A loose rebound has summoned Columbia Heights forward Hussein Mohamed Arafa, lurking near the Fridley goal, to pounce.
Three scenarios flash in his brain as his legs churn: The goalkeeper would get the ball first. Arafa would get tripped. Or the senior would get the ball and score.
He made the last scenario happen, ripping the ball into the net in a 1-0 Hylanders victory last week.
Arafa ranked among the state’s most prolific scorers with 34 goals as a junior. This season he’s pumped seven goals and four assists into the offense as Columbia Heights started with 20 goals in two games.
But having Baby for a nickname? Surely such scoring exploits warrant a more fearsome moniker. Like his relentless style, Baby works for the diminutive Arafa. It started before a game four years ago against Spring Lake Park. Hearing Panthers players affectionately call 5-2 standout Mario Aleman the baby of their team, Hylanders coach Juan Carlos Cervantes announced, ‘That’s OK, we have our own Baby.’ ”
“I was only an eighth-grader, so I had no say,” Arafa said. “Now I’m used to it. Even the freshman and sophomores on the team now call me Baby.”
Arafa, still compact at 5-5, 135 pounds, plays much bigger. A two-year captain who excels in the classroom, Arafa fuels a program that values more than wins and losses.
Cervantes said Arafa “exemplifies the immigrant virtues that continually improve life in America: hard work, integrity and a will to succeed. His modest attitude and friendly spirit make him a joy to coach.”
Arafa, his parents and two siblings moved to the United States from Egypt when he was 8 years old.

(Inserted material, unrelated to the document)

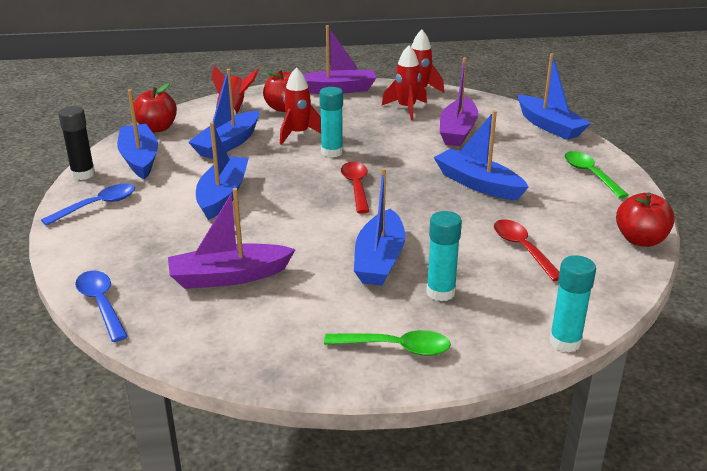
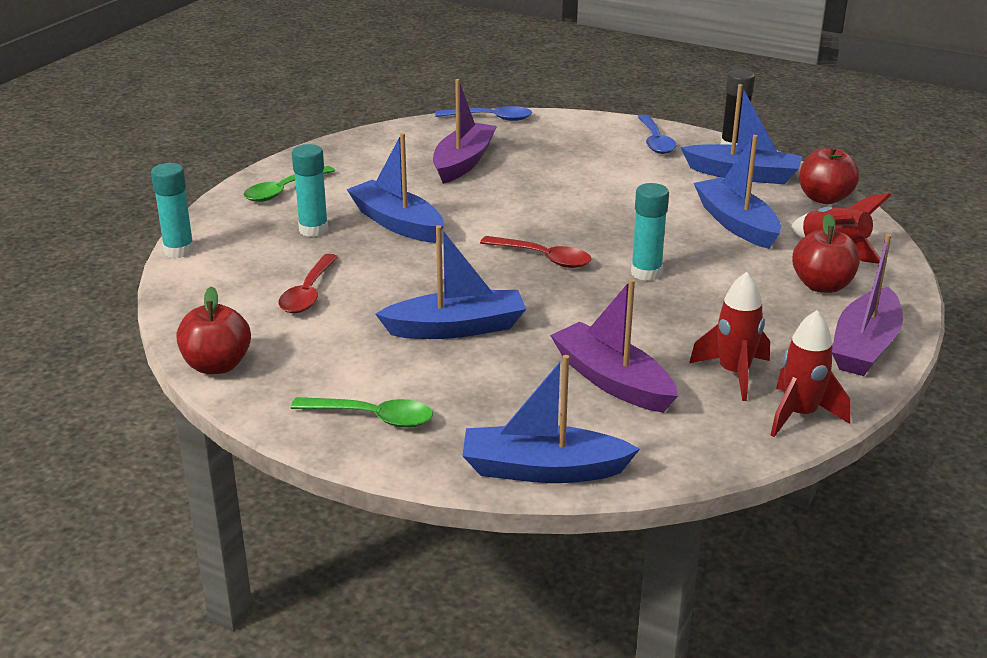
camera: 125 degrees right, 0 degrees up
blue boat [196,122,249,220] -> none
red rocket [280,67,321,145] -> none
red spoon [494,219,559,281] -> red spoon turned 90 degrees clockwise [279,254,338,313]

“We were doing fine in Egypt but my dad just decided to come here and start a new life,” Arafa said.
The youngster, whose initial understanding of English consisted of “yes” and “no,” struggled with the transition.
“It was like being born all over again,” said Arafa, who went from a solid to slumping student until he learned English. He said he takes college-level courses at Columbia Heights and carries a 3.3 grade-point average.

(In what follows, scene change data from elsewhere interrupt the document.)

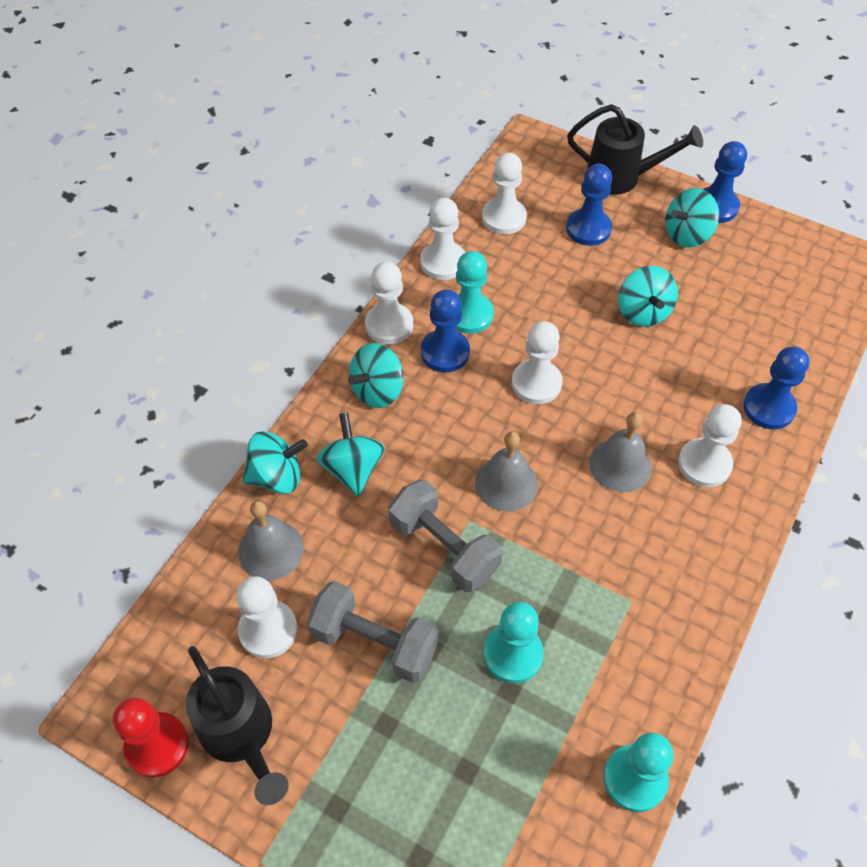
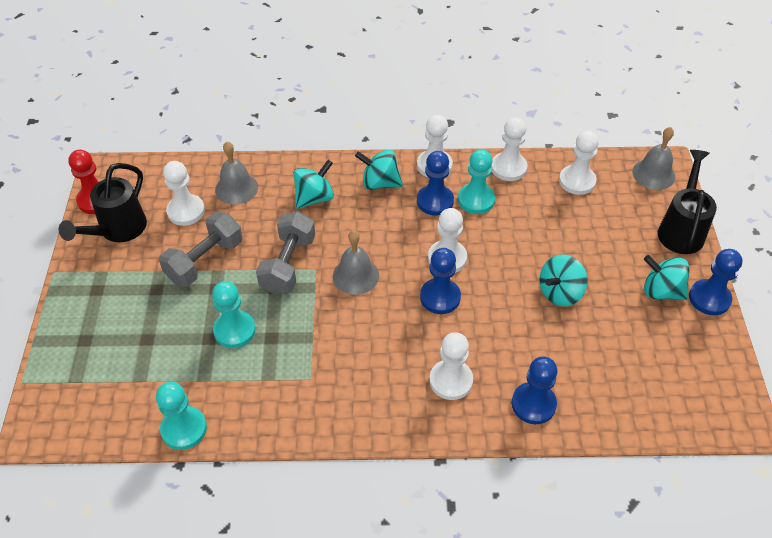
camera: 60 degrees right, 5 degrees down
turquoise spinning top [242,431,308,494] -> none
grey dumbbell [306,581,439,683] -> grey dumbbell turned 45 degrees clockwise [159,212,243,287]
blue pawn [566,164,612,246] -> blue pawn moved to [420,248,461,314]
black watering can [567,104,703,195] -> black watering can turned 150 degrees counterclockwise [658,150,717,254]
grey bell [589,412,652,492] -> grey bell moved to [632,127,676,190]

His mother, Seham, helps ensure her children remain strong students by “always checking on grades for my brother and sister and me,” Arafa said. “If she sees me slipping in a class, she gets on me right away.”
The last such warning Arafa needed was as a freshman.
His father, Mahmoud, instilled a similar persistence on the soccer field from a young age. Ignoring his son’s considerable talents, Mahmoud’s father forbade him from playing the sport. The anti-soccer stance was not heredity. Mahmoud ranks as his son’s most vocal supporter from the seats.
Arafa stirs additional fan interest with his passionate style. Early in the second half against Fridley, Arafa hustled toward midfield to steal a ball from an opponent and convert the turnover into a scoring chance as the small home crowd cheered the effort.
“Pressure is the ultimate thing,” Arafa said of his style of play. “If you don’t stop, they mess up.”
Such plays receive mixed reviews, however, from Cervantes. An ongoing battle for Cervantes is how to keep Arafa playing within the desired system and saving his energy for scoring chances. In addition, Arafa draws his coach’s ire for trying to get the ball through double- and triple-teams of defenders.
“It’s a great that he has an edge but we’re working on discipline,” Cervantes said. “A stallion is great but it’s no good to me if I can’t ride it or get it to plow my field. But Baby is a good kid. He is eager to do well.”